What the task requires
No pictures belong in the answer. Repeat all the entries exactly.

(Exercise data)

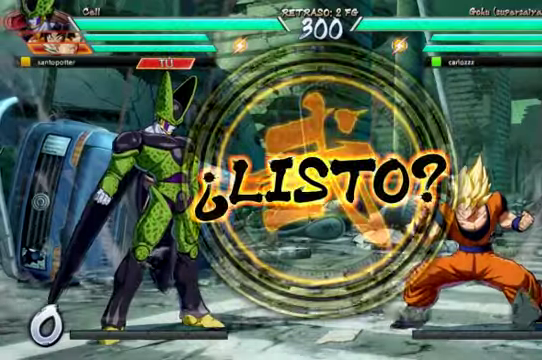
{"dt_ms": 500, "buttons": [], "left_stick": "center", "right_stick": "center", "events": []}
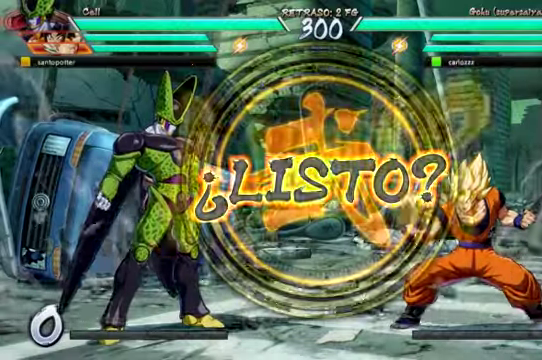
{"dt_ms": 500, "buttons": [], "left_stick": "center", "right_stick": "center", "events": []}
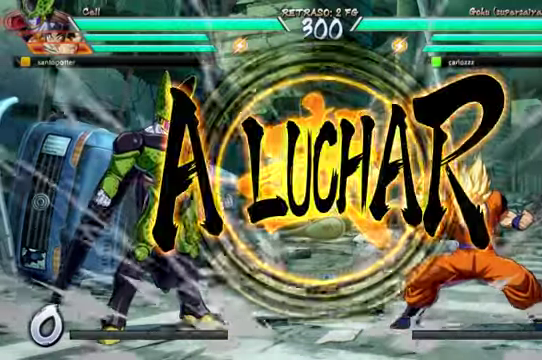
{"dt_ms": 500, "buttons": ["DPAD_LEFT"], "left_stick": "center", "right_stick": "center", "events": [[233, "DPAD_LEFT", "down"], [333, "DPAD_LEFT", "up"], [400, "DPAD_LEFT", "down"]]}
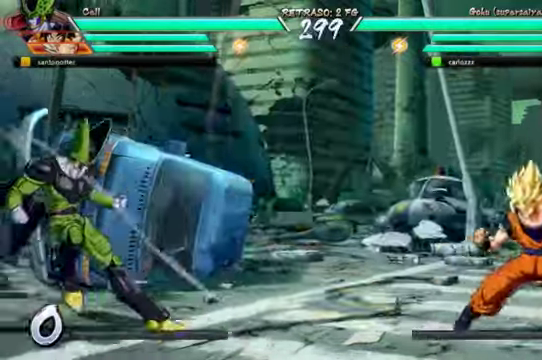
{"dt_ms": 500, "buttons": ["DPAD_DOWN", "DPAD_LEFT"], "left_stick": "center", "right_stick": "center", "events": [[200, "DPAD_DOWN", "down"]]}
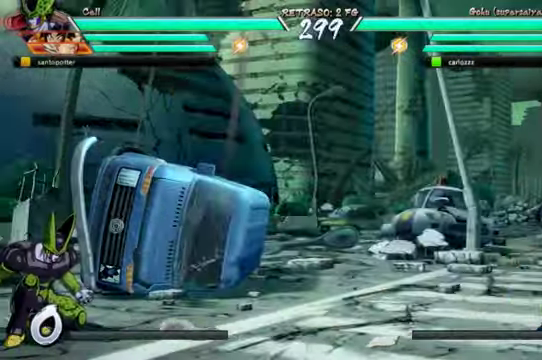
{"dt_ms": 500, "buttons": ["DPAD_DOWN", "DPAD_LEFT"], "left_stick": "center", "right_stick": "center", "events": []}
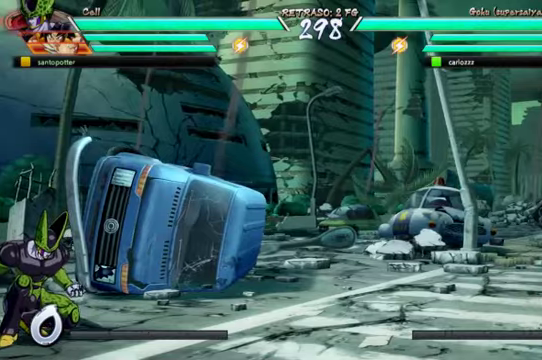
{"dt_ms": 500, "buttons": ["DPAD_DOWN", "DPAD_LEFT"], "left_stick": "center", "right_stick": "center", "events": []}
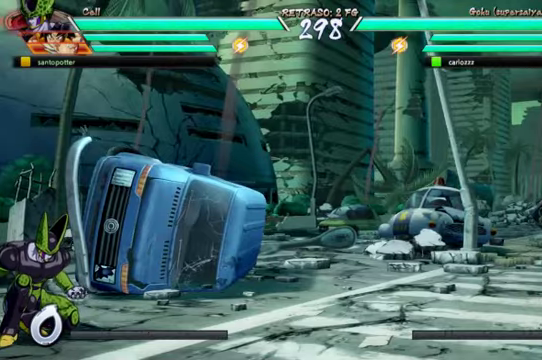
{"dt_ms": 500, "buttons": ["DPAD_DOWN", "DPAD_LEFT"], "left_stick": "center", "right_stick": "center", "events": []}
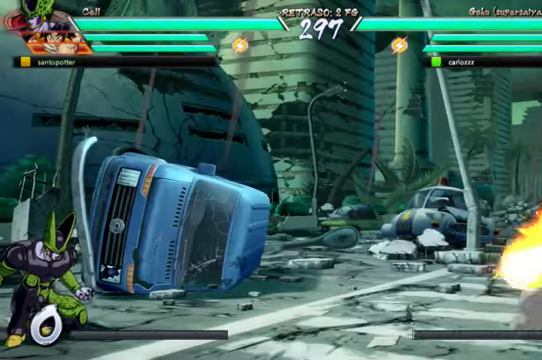
{"dt_ms": 500, "buttons": ["DPAD_UP", "DPAD_LEFT"], "left_stick": "center", "right_stick": "center", "events": [[400, "DPAD_DOWN", "up"], [400, "DPAD_UP", "down"]]}
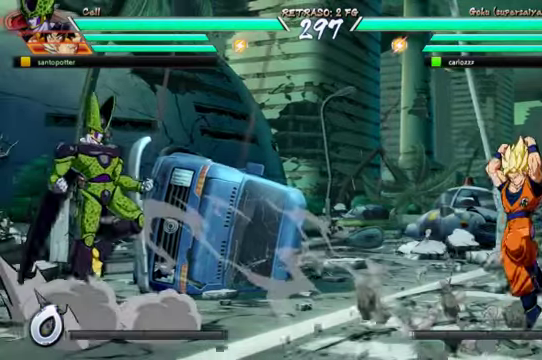
{"dt_ms": 500, "buttons": [], "left_stick": "center", "right_stick": "center", "events": [[34, "DPAD_LEFT", "up"], [34, "DPAD_UP", "up"], [34, "R2", "down"], [167, "R2", "up"]]}
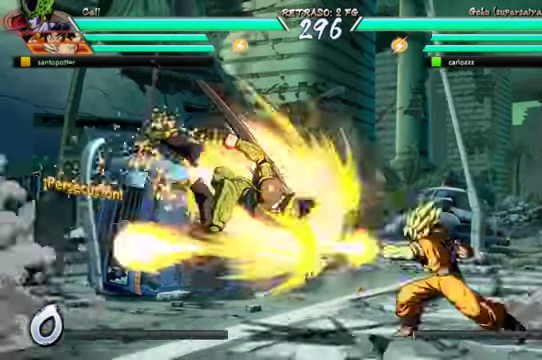
{"dt_ms": 500, "buttons": ["Y"], "left_stick": "center", "right_stick": "center", "events": [[267, "X", "down"], [400, "X", "up"], [500, "Y", "down"]]}
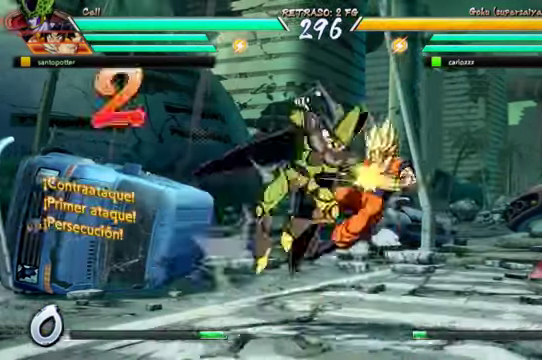
{"dt_ms": 500, "buttons": ["X", "DPAD_UP", "DPAD_RIGHT"], "left_stick": "center", "right_stick": "center", "events": [[67, "Y", "up"], [334, "DPAD_RIGHT", "down"], [334, "DPAD_UP", "down"], [500, "X", "down"]]}
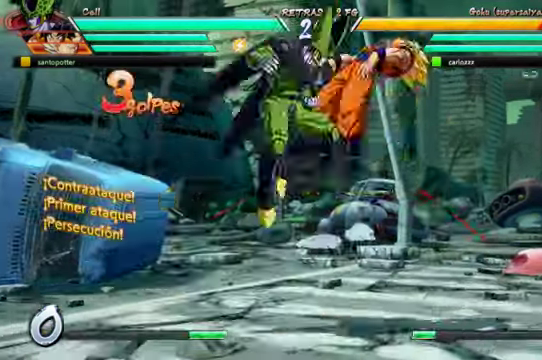
{"dt_ms": 1000, "buttons": [], "left_stick": "center", "right_stick": "center"}
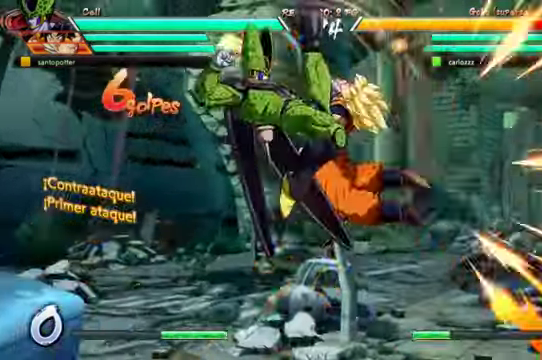
{"dt_ms": 500, "buttons": [], "left_stick": "center", "right_stick": "center"}
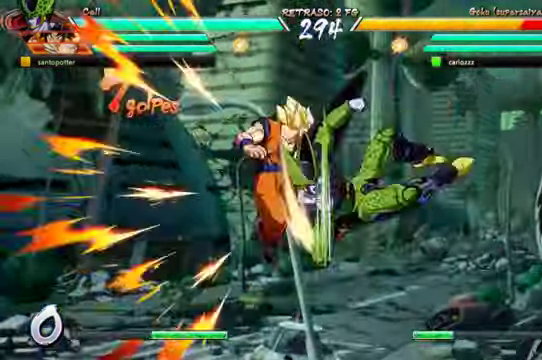
{"dt_ms": 500, "buttons": ["DPAD_DOWN"], "left_stick": "center", "right_stick": "center"}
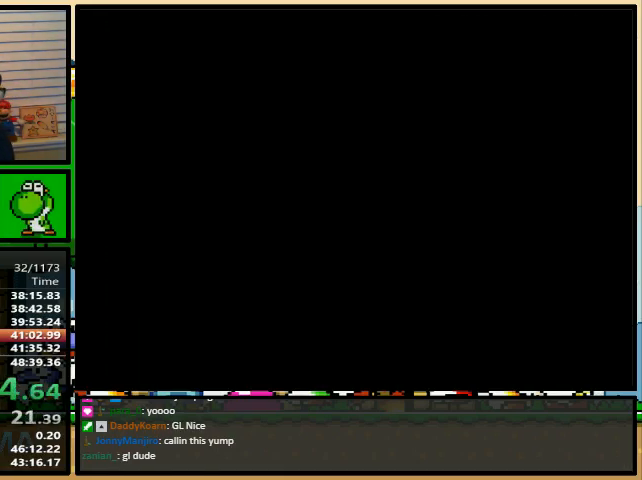
Gameplay with a controller (Nintendo layout); each line is a JSON object with the inputs held at the frame after it. "events" lists button and stick changes between this image and that frame as [ms after this image, input, new state], when the widget could be followed in between. Not read: L1 L3 R1 R3.
{"buttons": ["B", "Y", "DPAD_RIGHT"], "events": []}
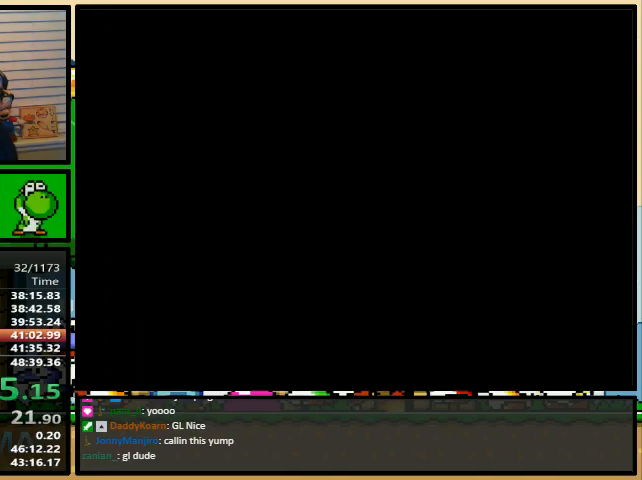
{"buttons": ["B", "Y", "DPAD_RIGHT"], "events": []}
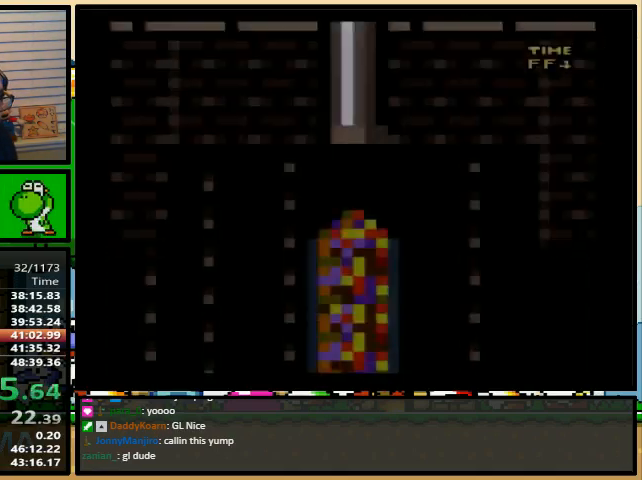
{"buttons": ["B", "Y", "DPAD_RIGHT"], "events": []}
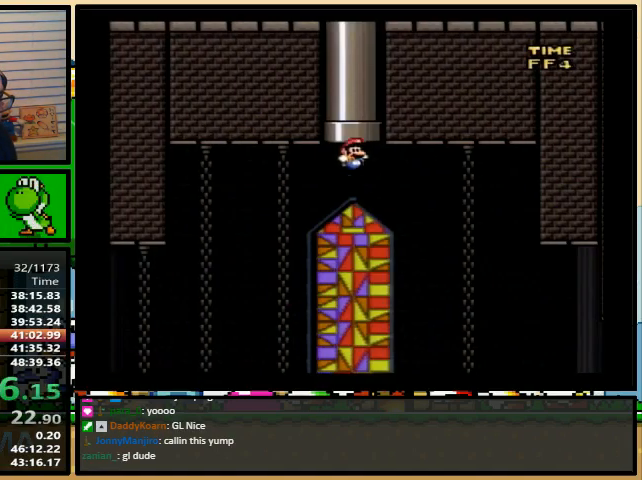
{"buttons": ["B", "Y", "DPAD_RIGHT"], "events": []}
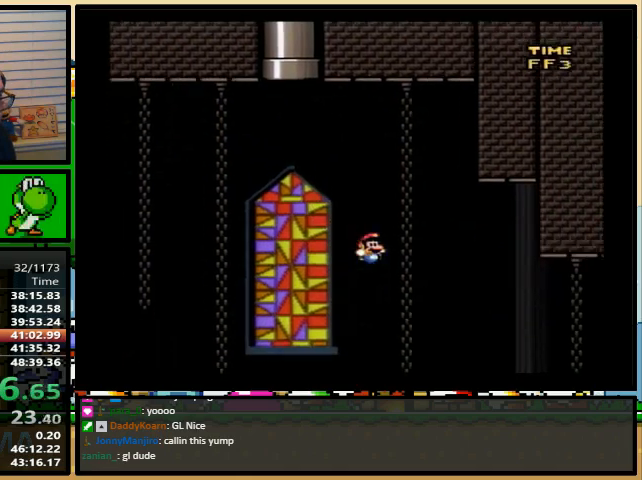
{"buttons": ["Y", "DPAD_RIGHT"], "events": [[300, "B", "up"]]}
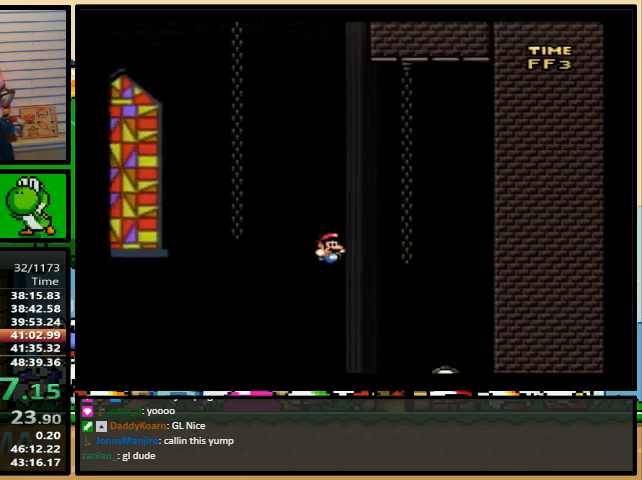
{"buttons": ["DPAD_RIGHT"], "events": [[233, "Y", "up"]]}
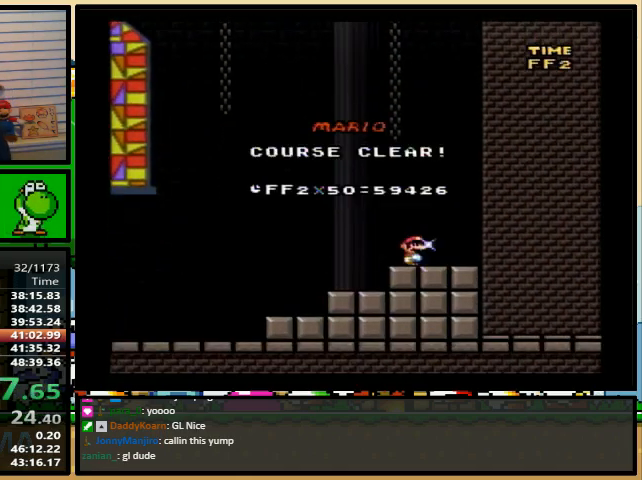
{"buttons": [], "events": [[133, "DPAD_RIGHT", "up"]]}
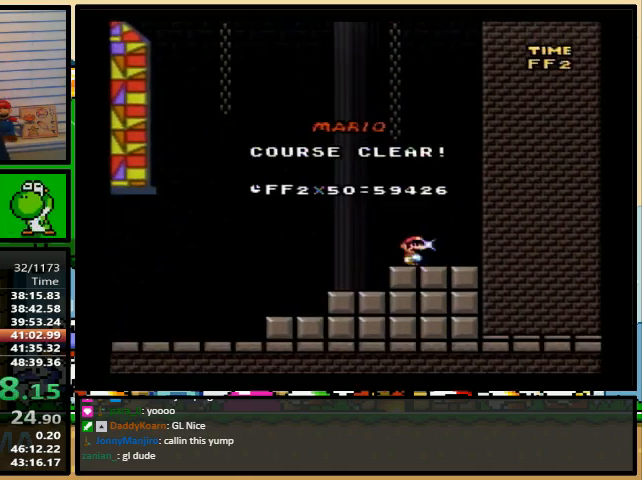
{"buttons": [], "events": []}
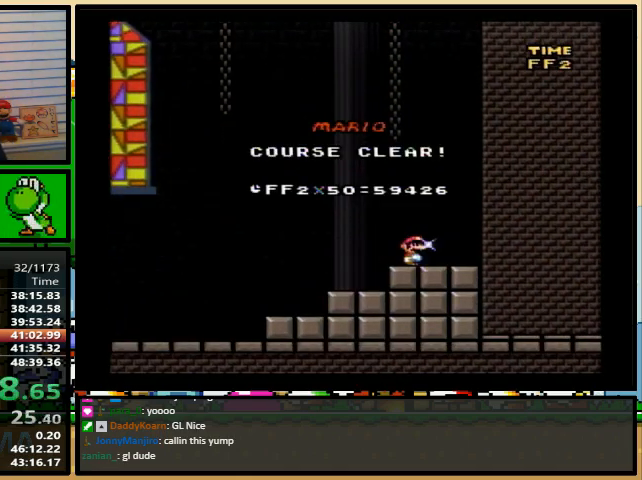
{"buttons": [], "events": []}
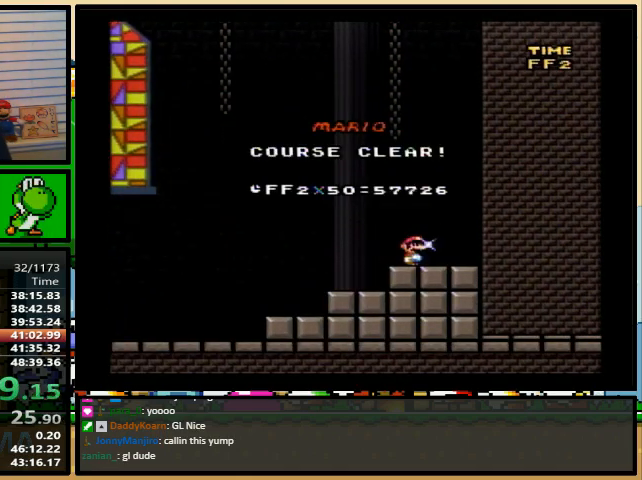
{"buttons": [], "events": []}
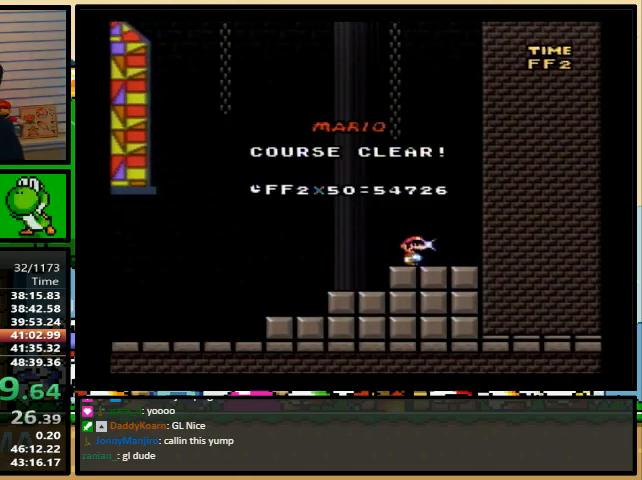
{"buttons": [], "events": []}
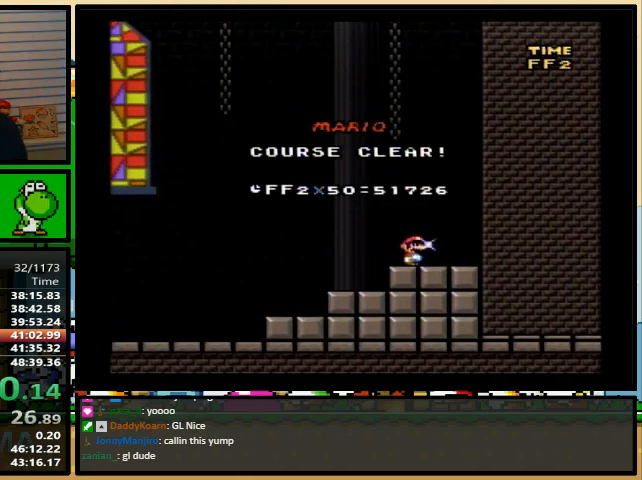
{"buttons": [], "events": []}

(End Exercise data)

Answer to this problem
{"dt_ms": 500, "buttons": [], "left_stick": "center", "right_stick": "center", "events": []}
{"dt_ms": 500, "buttons": [], "left_stick": "center", "right_stick": "center", "events": []}
{"dt_ms": 500, "buttons": ["DPAD_LEFT"], "left_stick": "center", "right_stick": "center", "events": [[233, "DPAD_LEFT", "down"], [333, "DPAD_LEFT", "up"], [400, "DPAD_LEFT", "down"]]}
{"dt_ms": 500, "buttons": ["DPAD_DOWN", "DPAD_LEFT"], "left_stick": "center", "right_stick": "center", "events": [[200, "DPAD_DOWN", "down"]]}
{"dt_ms": 500, "buttons": ["DPAD_DOWN", "DPAD_LEFT"], "left_stick": "center", "right_stick": "center", "events": []}
{"dt_ms": 500, "buttons": ["DPAD_DOWN", "DPAD_LEFT"], "left_stick": "center", "right_stick": "center", "events": []}
{"dt_ms": 500, "buttons": ["DPAD_DOWN", "DPAD_LEFT"], "left_stick": "center", "right_stick": "center", "events": []}
{"dt_ms": 500, "buttons": ["DPAD_UP", "DPAD_LEFT"], "left_stick": "center", "right_stick": "center", "events": [[400, "DPAD_DOWN", "up"], [400, "DPAD_UP", "down"]]}
{"dt_ms": 500, "buttons": [], "left_stick": "center", "right_stick": "center", "events": [[34, "DPAD_LEFT", "up"], [34, "DPAD_UP", "up"], [34, "R2", "down"], [167, "R2", "up"]]}
{"dt_ms": 500, "buttons": ["Y"], "left_stick": "center", "right_stick": "center", "events": [[267, "X", "down"], [400, "X", "up"], [500, "Y", "down"]]}
{"dt_ms": 500, "buttons": ["X", "DPAD_UP", "DPAD_RIGHT"], "left_stick": "center", "right_stick": "center", "events": [[67, "Y", "up"], [334, "DPAD_RIGHT", "down"], [334, "DPAD_UP", "down"], [500, "X", "down"]]}
{"dt_ms": 1000, "buttons": [], "left_stick": "center", "right_stick": "center"}
{"dt_ms": 500, "buttons": [], "left_stick": "center", "right_stick": "center"}
{"dt_ms": 500, "buttons": ["DPAD_DOWN"], "left_stick": "center", "right_stick": "center"}
Gameplay with a controller (Nintendo layout); each line is a JSON object with the inputs held at the frame after it. "events" lists button and stick changes between this image and that frame as [ms after this image, input, new state], when the widget could be followed in between. Not read: L1 L3 R1 R3.
{"buttons": ["B", "Y", "DPAD_RIGHT"], "events": []}
{"buttons": ["B", "Y", "DPAD_RIGHT"], "events": []}
{"buttons": ["B", "Y", "DPAD_RIGHT"], "events": []}
{"buttons": ["B", "Y", "DPAD_RIGHT"], "events": []}
{"buttons": ["Y", "DPAD_RIGHT"], "events": [[300, "B", "up"]]}
{"buttons": ["DPAD_RIGHT"], "events": [[233, "Y", "up"]]}
{"buttons": [], "events": [[133, "DPAD_RIGHT", "up"]]}
{"buttons": [], "events": []}
{"buttons": [], "events": []}
{"buttons": [], "events": []}
{"buttons": [], "events": []}
{"buttons": [], "events": []}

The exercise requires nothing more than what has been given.